Fountain’s discussion highlighted the extensive efforts made by the ABMC to honor our fallen heroes. The organization, he explained, maintains 26 cemeteries and 32 monuments across 17 nations – a testament to the breadth of American sacrifices in the service of global peace. Each site reflects the bravery and sacrifices made by American service members in conflicts dating back to World War I.
Fountain introduced us to historical sites such as Brookwood and Cambridge in England, the Punchbowl in Hawaii, and even a site in Mexico City, offering an insight into the rich tapestry of American military history. However, his retelling did not stop at the geographical locations and the military operations. The ABMC’s mission, he emphasized, is not just about maintaining “the grass green and the headstones white” but about sharing the personal narratives and the humanity of the soldiers.
Stories like those of Dorothy and Gladys Cromwell, Red Cross nurses who tragically lost their lives during World War I, or Quentin Roosevelt, son of President Theodore Roosevelt, who fell during the same conflict, give us a glimpse into the personal price of war. These narratives bridge the gap between generations and allow us to connect with these brave individuals on a deeply human level.
The ABMC is actively expanding its mission to educate and inform. Visitors’ centers at sites like the Normandy cemetery offer historical context, while partnerships with museums, universities, and online platforms widen their reach. These initiatives underscore the importance of keeping these stories alive, allowing the memory of the fallen to inspire future generations.

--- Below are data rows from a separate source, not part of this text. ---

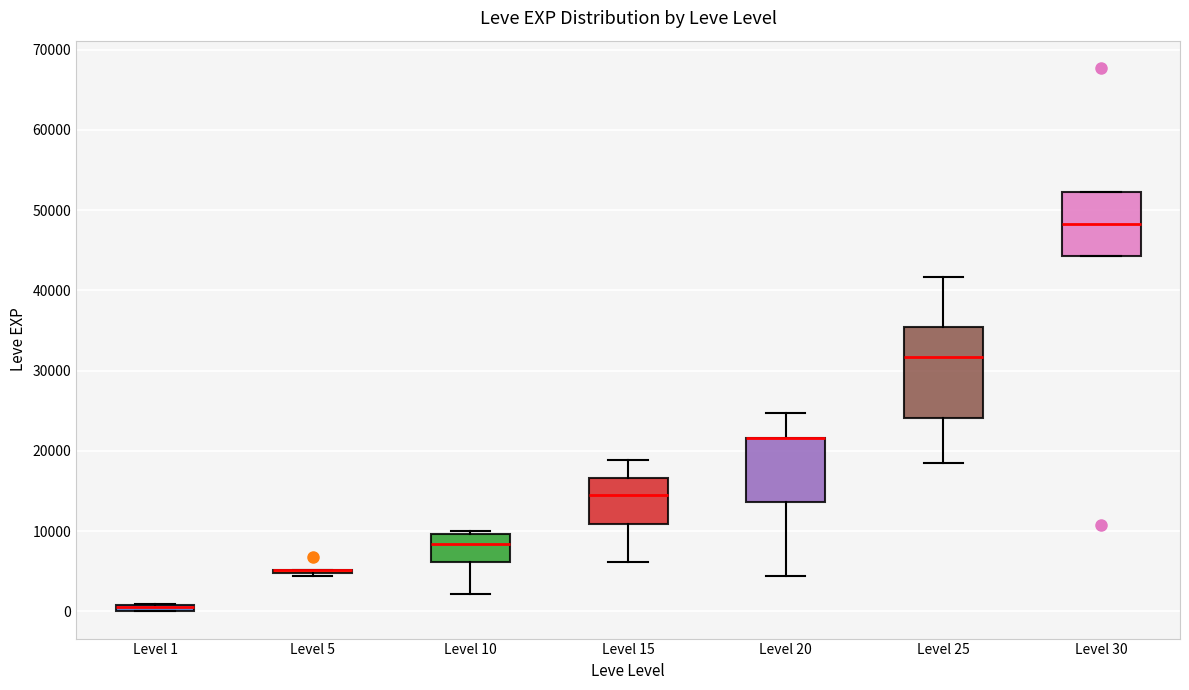

Which box is the tallest, from its lower edge to its upper edge?

Level 25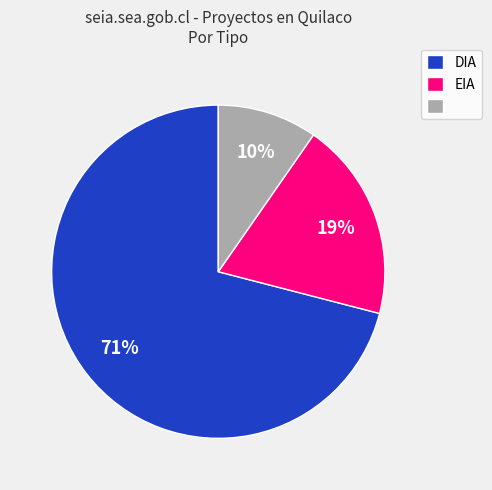

Does any single category account for the majority?

Yes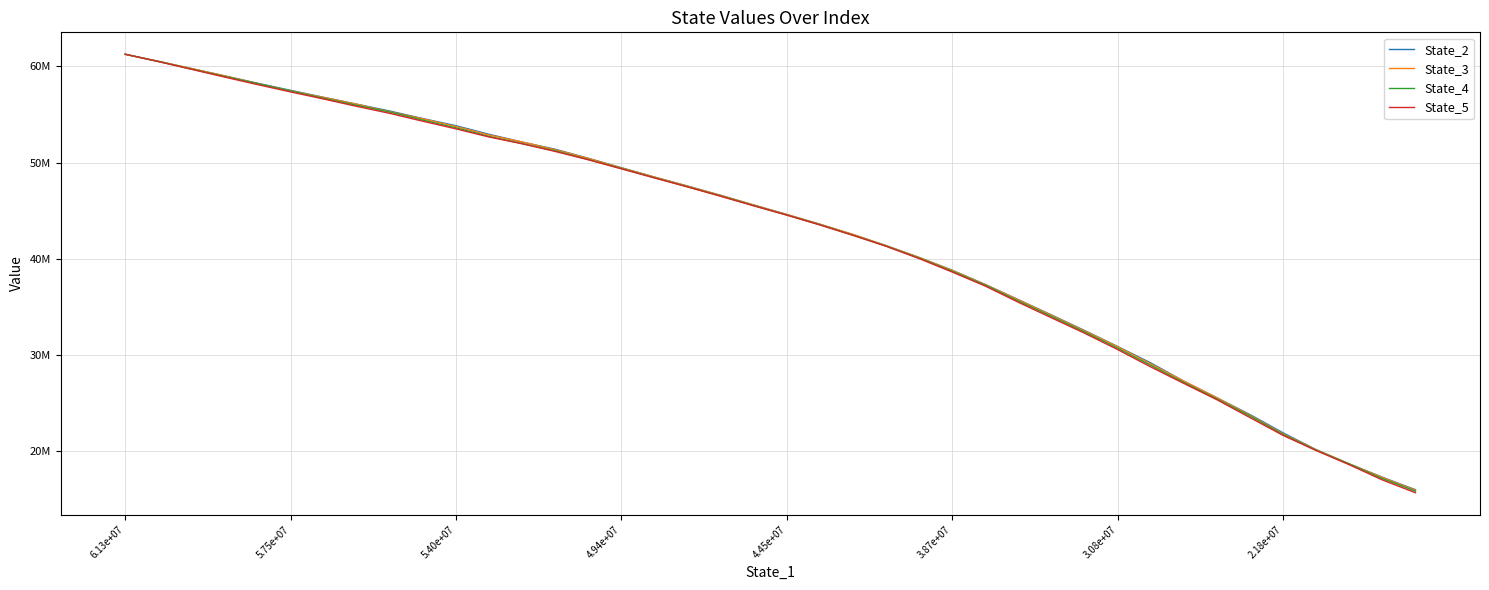

Which series has the largest total across all categories?

State_2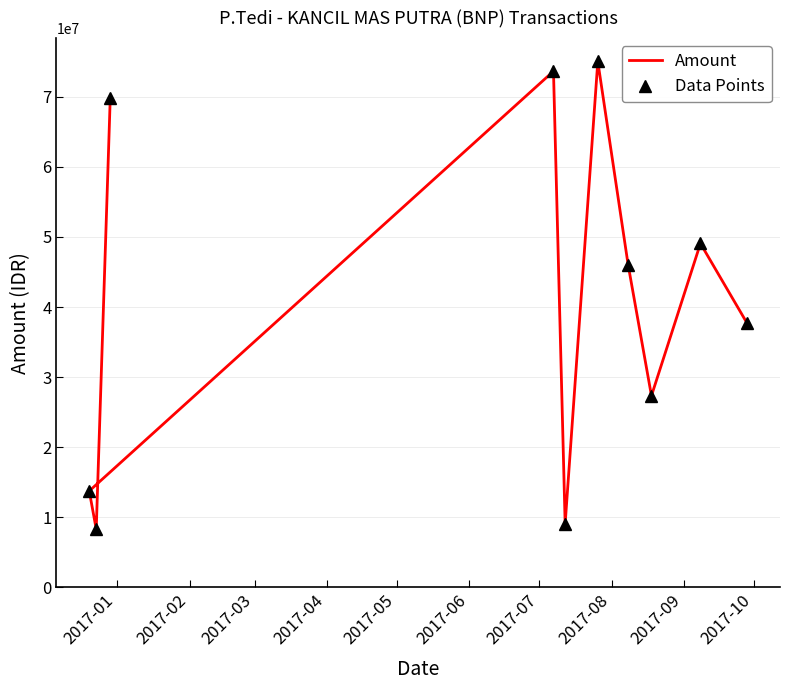

Does the chart have visible grid lines?

Yes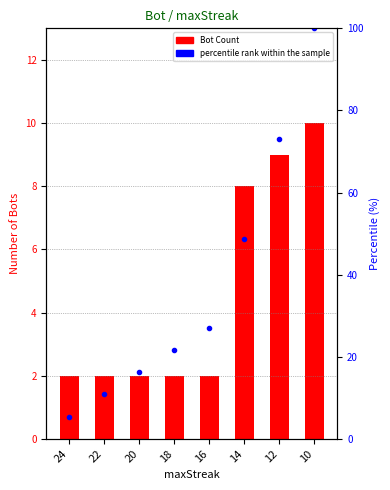

Between 16 and 10, which series saw the biggest shift?

percentile rank within the sample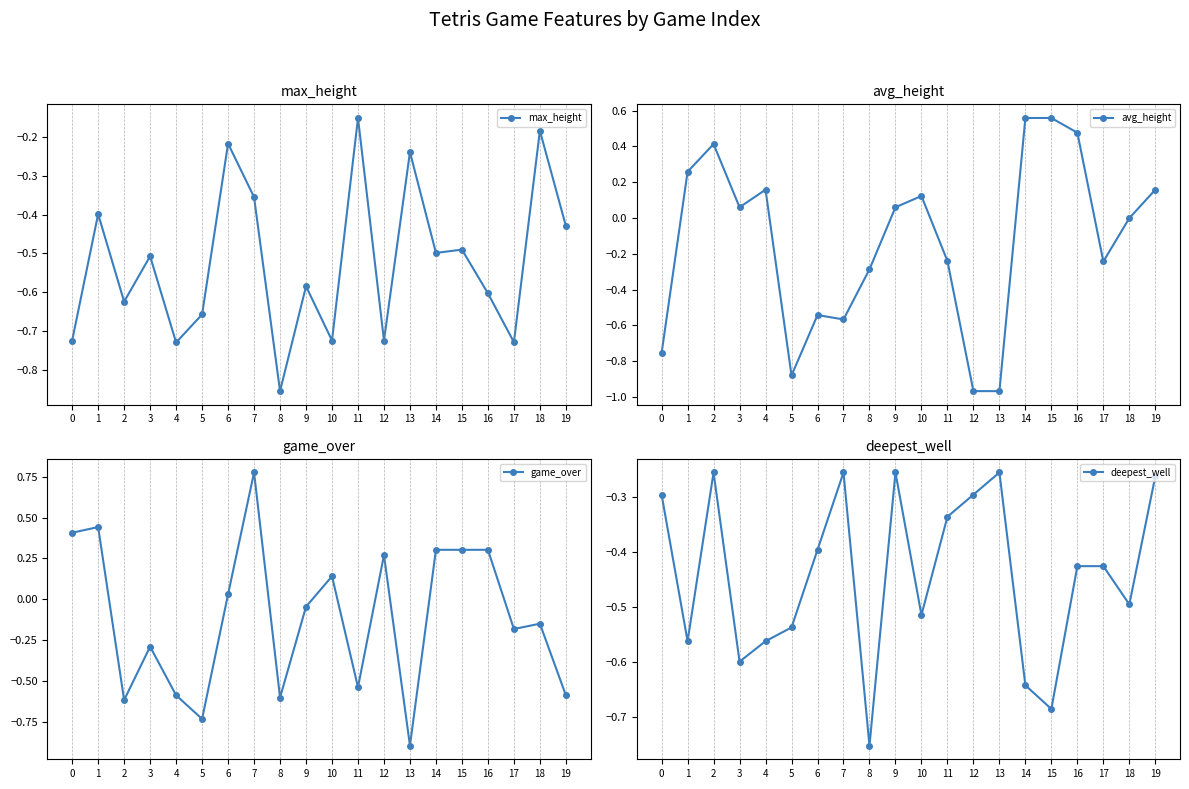

Where is max_height nearest to the value 0?

11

In closing, Fountain revealed the upcoming unveiling of a stunning 58-foot bronze sculpture at the World War I Memorial in Washington, D.C. We are eager to see this incredible artwork and its potential to bring the Great War’s narrative to life.
We are immensely grateful to Edwin Fountain for his insightful talk. His dedication and that of the ABMC serve as a stark reminder of the immense sacrifices made by American service members. By preserving their stories, we honor their memory and ensure their bravery continues to inspire us all.
Join us in thanking Edwin Fountain and the ABMC for their vital work in preserving our nation’s history and honoring our heroes. Together, we remember.